Если же подумает: мне нет нужды советоваться с кем-нибудь – и оставит послушание», то «не только не преуспеет, но и потеряет молитву». В новоначалии, когда еще незнакомо действие благодати, конечно, «нужен руководитель», потому что «душа имеет великую брань с врагами и не может разобраться» сама, «если враг принесет ей свою сладость». Различить обман «может только опытом вкусивший благодати», он «по вкусу распознает» ее.

«Кто без руководителя хочет заниматься молитвой и в гордости подумает, что он может по книгам научиться, и не будет ходить к старцу, тот уже наполовину в прелести. Смиренному же поможет Господь, – и если нет опытного наставника и он будет ходить к духовнику, какой есть, то за смирение покроет его Господь. Помышляй, что в духовнике живет Святой Дух, и духовник тебе скажет, что должно. Но если ты подумаешь, что духовник живет нерадиво и как может в нем жить Святой Дух, то за такую мысль ты сильно пострадаешь». Многое зависит от чистоты исповеди: «если человек не все говорит духовнику, то его дорога кривая и не ведет к спасению». Тот, «кто хочет непрестанно молиться, должен быть мужественным и мудрым и во всем спрашивать духовного отца. И если духовник сам не проходил опытом молитву, то все равно спроси, и за твое смирение Господь помилует тебя и сохранит от всякой неправды; а если ты подумаешь, что духовник неопытен, что он в суете, буду я сам руководиться по книгам, то ты на опасном пути и не далек от прелести». Именно «так враг и обманывает подвижников, чтобы не было молитвенников, а Дух Святой умудряет душу, когда мы слушаем советы наших пастырей».
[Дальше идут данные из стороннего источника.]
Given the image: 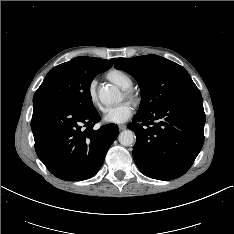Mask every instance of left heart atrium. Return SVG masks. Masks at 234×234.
Wrapping results in <instances>:
<instances>
[{"label": "left heart atrium", "mask_w": 234, "mask_h": 234, "mask_svg": "<svg viewBox=\"0 0 234 234\" xmlns=\"http://www.w3.org/2000/svg\"><path fill=\"white\" fill-rule=\"evenodd\" d=\"M134 113L132 105L128 102L119 104L116 107L110 108L104 115V121L107 123L121 124L131 118Z\"/></svg>", "instance_id": "1"}]
</instances>
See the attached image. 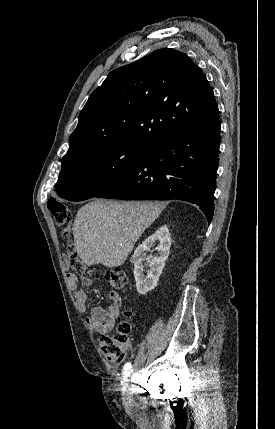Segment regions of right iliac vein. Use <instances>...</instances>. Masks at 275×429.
I'll return each mask as SVG.
<instances>
[{
	"label": "right iliac vein",
	"mask_w": 275,
	"mask_h": 429,
	"mask_svg": "<svg viewBox=\"0 0 275 429\" xmlns=\"http://www.w3.org/2000/svg\"><path fill=\"white\" fill-rule=\"evenodd\" d=\"M128 383H129V380H127V382H126L125 394H126V399H127V400H130V399H131V397L129 396V385H128Z\"/></svg>",
	"instance_id": "1"
}]
</instances>
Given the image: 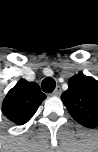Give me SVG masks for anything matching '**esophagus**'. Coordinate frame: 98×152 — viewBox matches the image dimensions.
<instances>
[{"label": "esophagus", "instance_id": "34e87169", "mask_svg": "<svg viewBox=\"0 0 98 152\" xmlns=\"http://www.w3.org/2000/svg\"><path fill=\"white\" fill-rule=\"evenodd\" d=\"M61 92H62L61 87L57 85L55 90L53 91V95L60 96Z\"/></svg>", "mask_w": 98, "mask_h": 152}]
</instances>
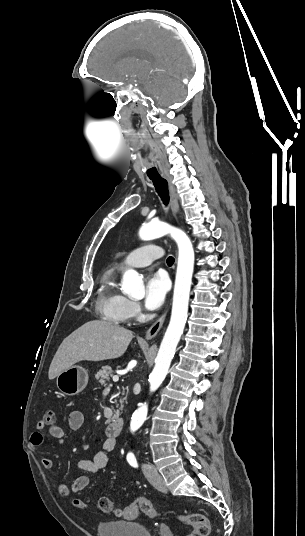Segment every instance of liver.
I'll list each match as a JSON object with an SVG mask.
<instances>
[{
    "instance_id": "1",
    "label": "liver",
    "mask_w": 305,
    "mask_h": 536,
    "mask_svg": "<svg viewBox=\"0 0 305 536\" xmlns=\"http://www.w3.org/2000/svg\"><path fill=\"white\" fill-rule=\"evenodd\" d=\"M132 338L130 330L104 320L87 322L63 340L50 364L48 378L54 380L58 374L82 360L101 362L120 358Z\"/></svg>"
}]
</instances>
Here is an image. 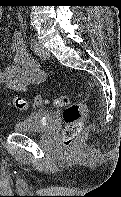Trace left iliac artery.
<instances>
[{
    "label": "left iliac artery",
    "mask_w": 121,
    "mask_h": 197,
    "mask_svg": "<svg viewBox=\"0 0 121 197\" xmlns=\"http://www.w3.org/2000/svg\"><path fill=\"white\" fill-rule=\"evenodd\" d=\"M29 42H30L31 49L36 51V49H37V42L35 41V39L31 35L29 36Z\"/></svg>",
    "instance_id": "obj_1"
}]
</instances>
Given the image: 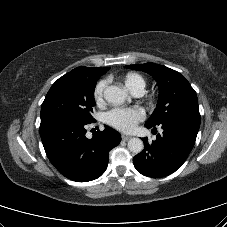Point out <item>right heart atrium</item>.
<instances>
[{
	"instance_id": "obj_1",
	"label": "right heart atrium",
	"mask_w": 227,
	"mask_h": 227,
	"mask_svg": "<svg viewBox=\"0 0 227 227\" xmlns=\"http://www.w3.org/2000/svg\"><path fill=\"white\" fill-rule=\"evenodd\" d=\"M107 86V80H100L94 87L93 97L96 103H101L103 101V95L105 88Z\"/></svg>"
}]
</instances>
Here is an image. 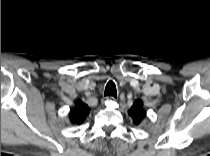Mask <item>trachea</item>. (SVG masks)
Here are the masks:
<instances>
[{
	"instance_id": "trachea-1",
	"label": "trachea",
	"mask_w": 210,
	"mask_h": 156,
	"mask_svg": "<svg viewBox=\"0 0 210 156\" xmlns=\"http://www.w3.org/2000/svg\"><path fill=\"white\" fill-rule=\"evenodd\" d=\"M105 96H113L114 98L117 97L116 85L113 81H109L105 88Z\"/></svg>"
}]
</instances>
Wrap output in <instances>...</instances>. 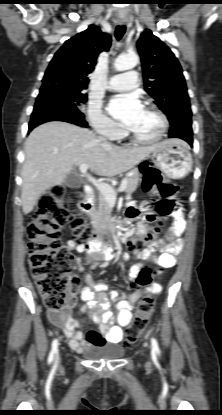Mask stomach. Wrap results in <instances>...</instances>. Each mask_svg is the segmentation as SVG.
I'll return each instance as SVG.
<instances>
[{"mask_svg":"<svg viewBox=\"0 0 222 415\" xmlns=\"http://www.w3.org/2000/svg\"><path fill=\"white\" fill-rule=\"evenodd\" d=\"M148 158L172 179H181L192 170L193 161L189 147L181 140L169 139L157 144Z\"/></svg>","mask_w":222,"mask_h":415,"instance_id":"obj_1","label":"stomach"}]
</instances>
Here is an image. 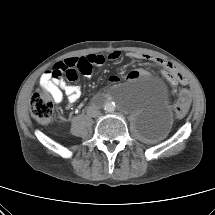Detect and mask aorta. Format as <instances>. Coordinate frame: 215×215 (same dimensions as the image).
<instances>
[{"label":"aorta","instance_id":"1","mask_svg":"<svg viewBox=\"0 0 215 215\" xmlns=\"http://www.w3.org/2000/svg\"><path fill=\"white\" fill-rule=\"evenodd\" d=\"M114 96L117 97V96H120L119 95V89H115L114 90ZM121 98V97H120ZM104 110L108 113H112L114 110H115V103L114 102H107L105 105H104Z\"/></svg>","mask_w":215,"mask_h":215}]
</instances>
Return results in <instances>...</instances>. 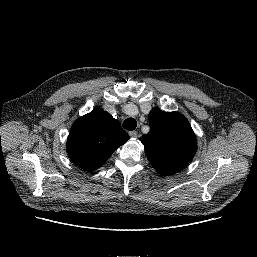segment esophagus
I'll return each instance as SVG.
<instances>
[{
	"mask_svg": "<svg viewBox=\"0 0 257 257\" xmlns=\"http://www.w3.org/2000/svg\"><path fill=\"white\" fill-rule=\"evenodd\" d=\"M129 135H130V137H132V138H136L137 135H138V133H137V131H130V132H129Z\"/></svg>",
	"mask_w": 257,
	"mask_h": 257,
	"instance_id": "34e87169",
	"label": "esophagus"
}]
</instances>
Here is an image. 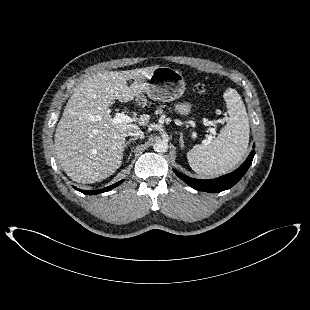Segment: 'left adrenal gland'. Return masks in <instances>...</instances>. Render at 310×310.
<instances>
[{
  "mask_svg": "<svg viewBox=\"0 0 310 310\" xmlns=\"http://www.w3.org/2000/svg\"><path fill=\"white\" fill-rule=\"evenodd\" d=\"M179 142H180V147L183 148L184 147V140H183V134L182 133H180Z\"/></svg>",
  "mask_w": 310,
  "mask_h": 310,
  "instance_id": "obj_1",
  "label": "left adrenal gland"
}]
</instances>
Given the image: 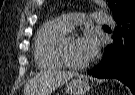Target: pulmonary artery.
Listing matches in <instances>:
<instances>
[{
	"label": "pulmonary artery",
	"instance_id": "e3ab8cb5",
	"mask_svg": "<svg viewBox=\"0 0 135 95\" xmlns=\"http://www.w3.org/2000/svg\"><path fill=\"white\" fill-rule=\"evenodd\" d=\"M95 21L98 23H111L112 19L107 16L104 12H97L94 14ZM60 19L65 23V25L72 29L78 24L88 21L89 19L80 13H68L60 17Z\"/></svg>",
	"mask_w": 135,
	"mask_h": 95
}]
</instances>
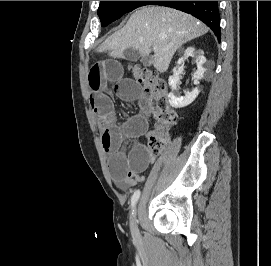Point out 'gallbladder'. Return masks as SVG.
<instances>
[{"mask_svg": "<svg viewBox=\"0 0 271 266\" xmlns=\"http://www.w3.org/2000/svg\"><path fill=\"white\" fill-rule=\"evenodd\" d=\"M124 56H125V59L127 60H136L137 59V55H136V51L135 50H132V49H126L124 51ZM141 62L142 64L144 65V67H149L151 65V59L150 57L146 56V57H143L141 59Z\"/></svg>", "mask_w": 271, "mask_h": 266, "instance_id": "gallbladder-1", "label": "gallbladder"}]
</instances>
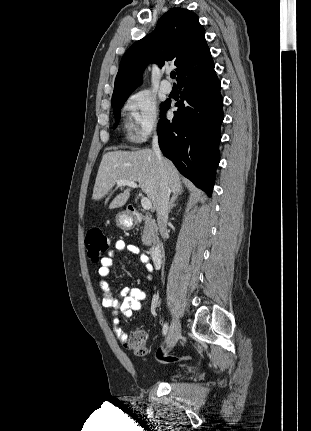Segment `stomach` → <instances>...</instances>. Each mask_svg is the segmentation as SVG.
Here are the masks:
<instances>
[{"label": "stomach", "mask_w": 311, "mask_h": 431, "mask_svg": "<svg viewBox=\"0 0 311 431\" xmlns=\"http://www.w3.org/2000/svg\"><path fill=\"white\" fill-rule=\"evenodd\" d=\"M116 225L120 227V229H133L136 225V219L134 216H130L127 212H119L115 216Z\"/></svg>", "instance_id": "obj_1"}]
</instances>
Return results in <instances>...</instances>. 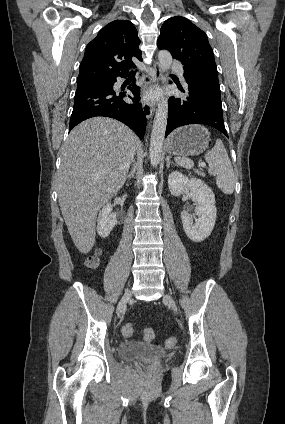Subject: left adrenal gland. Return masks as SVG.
Instances as JSON below:
<instances>
[{
    "instance_id": "left-adrenal-gland-1",
    "label": "left adrenal gland",
    "mask_w": 285,
    "mask_h": 424,
    "mask_svg": "<svg viewBox=\"0 0 285 424\" xmlns=\"http://www.w3.org/2000/svg\"><path fill=\"white\" fill-rule=\"evenodd\" d=\"M171 163L170 156H166V167L169 168Z\"/></svg>"
}]
</instances>
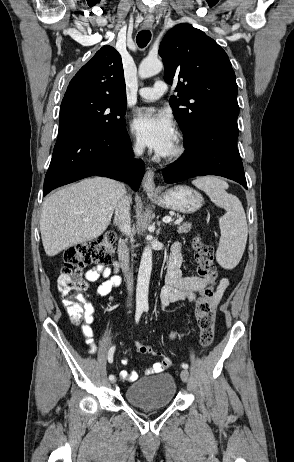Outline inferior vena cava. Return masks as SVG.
I'll use <instances>...</instances> for the list:
<instances>
[{"instance_id": "1", "label": "inferior vena cava", "mask_w": 294, "mask_h": 462, "mask_svg": "<svg viewBox=\"0 0 294 462\" xmlns=\"http://www.w3.org/2000/svg\"><path fill=\"white\" fill-rule=\"evenodd\" d=\"M144 145L140 142H137L134 147V153L136 156H140L143 153ZM130 203L131 198L126 194L120 197L116 208H115V224L122 232H127L130 229L131 224V217H130ZM125 257H121L122 263L127 261V254L126 250H124ZM126 278V285L128 290V299H127V307H132V278L129 272L125 273Z\"/></svg>"}]
</instances>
Не забудем, что на исповеди «в таинстве действует благодать Святого Духа, которая и спасает нас». А «в прелесть мы попадаем, когда думаем, что мы умнее и опытнее других, и даже духовника». Если «нет добрых наставников, то должно предаться воле Божией во смирении, и тогда Господь Своею благодатью будет умудрять». Ныне и в самом деле «мало старцев, которые знают любовь Господа к нам и знают борьбу с врагами и что побеждать их должно Христовым смирением». Приходится многому учиться самим. Господь же любит того, кто подвизается, и Сам с радостью «дает ему дары Святого Духа, – но пока душа научится хранить благодать, то много намучается»1322.

Вникая в поучения отдельных святых и подвижников, мы должны умудряться держать в сознании отеческое учение в его целокупности. При всей справедливости наставлений прп. Силуана их надо рассудительно совмещать с призывами отцов к осторожности. При всем искреннем смирении и доверии к духовникам нельзя пренебречь заветом Писания и советом святых: Не открывай всякому человеку твоего сердца1323; «Не открывай совести твоей тому, к кому не извещается сердце твое»1324.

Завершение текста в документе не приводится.